Com a filha Manuella no colo, Larissa, de 25, encontra, hoje, uma explicação para o fato de a família não ter seguido viagem para Vespasiano a fim de visitar um bebê recém-nascido. E lança um olhar sobre o lava-jato do pai, Luciano, que é vice-presidente da associação de moradores. A associação é presidida por Eva Lúcia. “Perdi um cunhado, Rodrigo Henrique, e um grande amigo, o Wilson José.
A vontade de ajudar continua cada vez mais viva – e a família sabe que há muito para ser feito. “Se vocês subirem este caminho”, indica Silvana, “vocês vão ver a barragem lá no alto”. E, com tensão na voz, afirma que a população do Córrego do Feijão ainda não está completamente fora de perigo, “pois ainda tem lama para descer”.
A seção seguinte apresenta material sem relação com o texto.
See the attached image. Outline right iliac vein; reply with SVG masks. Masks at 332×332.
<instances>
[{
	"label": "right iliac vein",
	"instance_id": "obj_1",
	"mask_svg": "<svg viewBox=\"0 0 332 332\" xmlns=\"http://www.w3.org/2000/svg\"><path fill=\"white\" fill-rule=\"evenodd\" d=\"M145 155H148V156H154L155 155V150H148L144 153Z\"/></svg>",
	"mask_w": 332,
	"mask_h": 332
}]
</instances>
São 14h de uma quarta-feira e Maria Aparecida Fernandes está ocupadíssima: dona de um salão de beleza no Bairro Parque da Cachoeira, ela atende uma cliente, ambas com histórias para contar e não esquecer sobre a tragédia que assolou Brumadinho e atingiu as partes mais baixas da comunidade, deixando casas sob a lama. Conhecida por todos e chamada de Lúcia, a baiana de 43 anos, casada, recorda o dia 25 de janeiro, pouco depois do meio-dia. “Estávamos em casa, almoçando, quando ouvi o barulho. Pensei que fosse uma tempestade.”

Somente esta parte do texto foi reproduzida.